La crise énergétique secoue les mineurs de bitcoins

La crise énergétique secoue les mineurs de bitcoins


Le coup de froid est sévère pour les experts du minage de bitcoin. Ces acteurs, quasi inconnus du grand public mais qui font fonctionner la plus célèbre des cryptomonnaies en assurant la validation des transactions, sont dans la tourmente. Le plus gros d’entre eux, l’américain Core Scientific, s’est placé sous le régime américain des faillites le 21 décembre 2022, alors même que le « blizzard du siècle » s’abattait sur le territoire des Etats-Unis, mettant sous pression le réseau électrique. Un hasard de calendrier qui vient souligner l’étroite dépendance entre le minage de monnaies virtuelles et la crise énergétique.

Le modèle économique d’un mineur est simple : il fait tourner des milliers d’ordinateurs pour être le premier à résoudre l’équation mathématique proposée par l’algorithme du réseau bitcoin afin de valider une transaction et d’empocher ainsi une récompense sous forme de monnaie virtuelle. Ses revenus sont donc directement indexés sur le cours du bitcoin, quand ses dépenses, elles, sont corrélées au prix de l’électricité consommée par les ordinateurs. En 2022, entre le krach des cryptomonnaies et la flambée des prix de l’énergie, la peine a donc été double.

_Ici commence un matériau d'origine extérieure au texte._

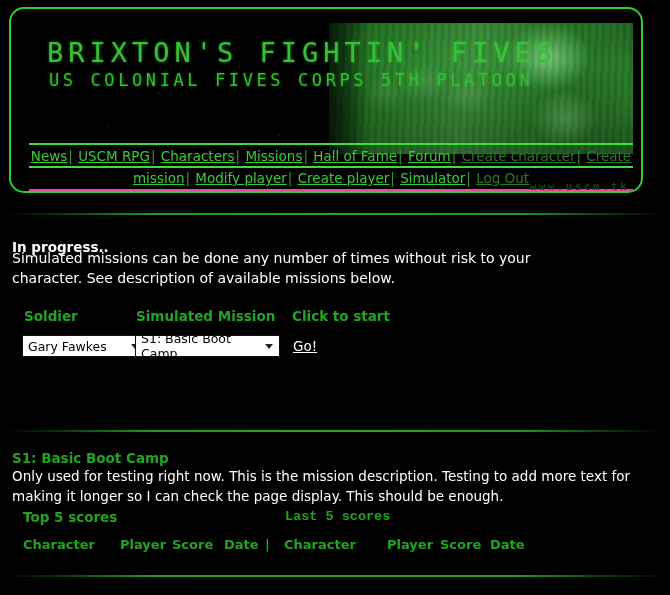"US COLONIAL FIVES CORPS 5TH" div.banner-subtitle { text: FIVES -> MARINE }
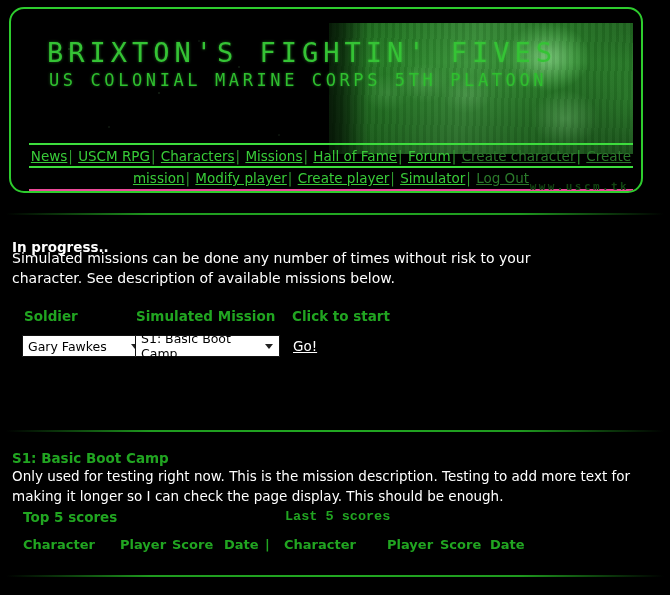"News| USCM RPG| Characters| Missions|" .nav { border-bottom: 4px solid #ec4899 -> 2px solid #ec4899; top: 134px -> 123px }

La chute de la rentabilité a ainsi poussé certains acteurs à amender leur stratégie. « La hausse du prix des énergies fossiles a conduit à un arrêt massif du minage basé sur l’électricité produite à partir du charbon et du gaz, pour privilégier les sources éoliennes et hydroélectriques », assure Nicolas Louvet, directeur général de Coinhouse. Au dernier décompte de l’université de Cambrigde (Royaume-Uni), qui calcule un indice de la consommation électrique du bitcoin, les énergies renouvelables représentaient 26 % du total début 2022. Une part qui devrait donc, selon les défenseurs des cryptomonnaies, s’accroître.

Se racheter une vertu

De fait, pour équilibrer leur modèle économique, les mineurs rivalisent d’inventivité. « Les ordinateurs qui servent au minage sont de plus en plus souvent installés dans des conteneurs que l’on peut déplacer, souligne Alexandre Stachtchenko, directeur blockchain & cryptos chez KPMG France. Installés au pied d’infrastructures d’énergies renouvelables par nature intermittentes, ils peuvent servir de variable d’ajustement en consommant l’électricité produite dans les périodes de faible demande et donc bon marché. Au contraire, en cas de fortes tensions, ils peuvent stopper leur activité très rapidement. » Puis se déplacer facilement vers d’autres lieux de production d’énergie.